**Problem to solve:**
Repeat all of the data word for word so that only the pictures are missing from the copy.

**Recorded data:**
——————————

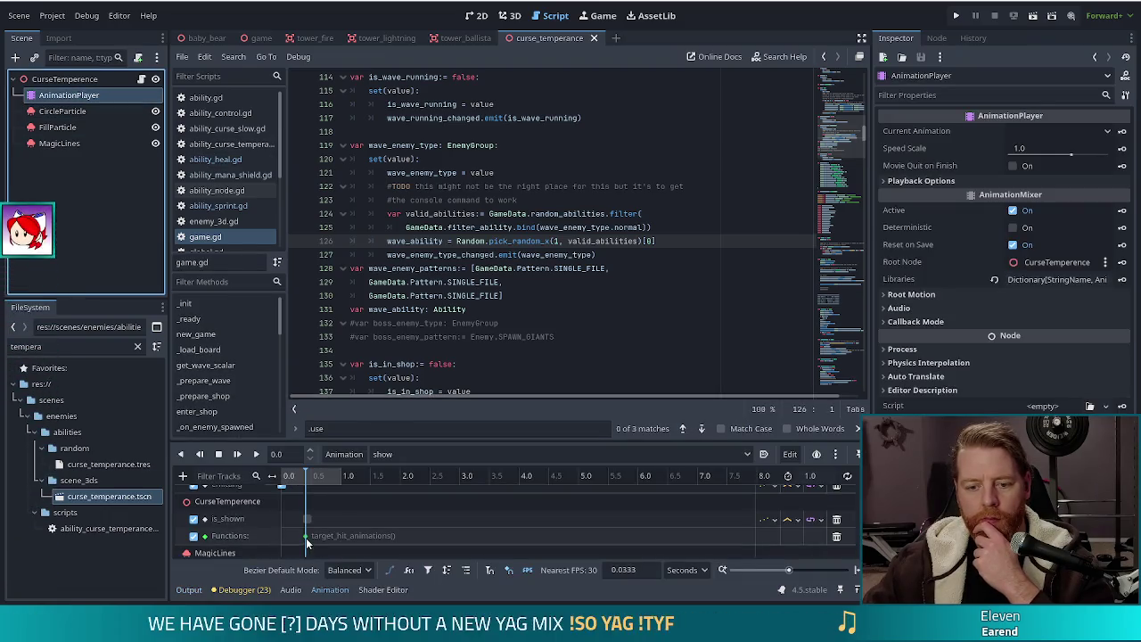
left_click(306, 537)
key("ctrl+s")
Step: Run the project, start a New Game and skip ahead to wave 3
left_click(956, 16)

——————————

**Final answer:**
left_click(306, 537)
key("ctrl+s")
Step: Run the project, start a New Game and skip ahead to wave 3
left_click(956, 16)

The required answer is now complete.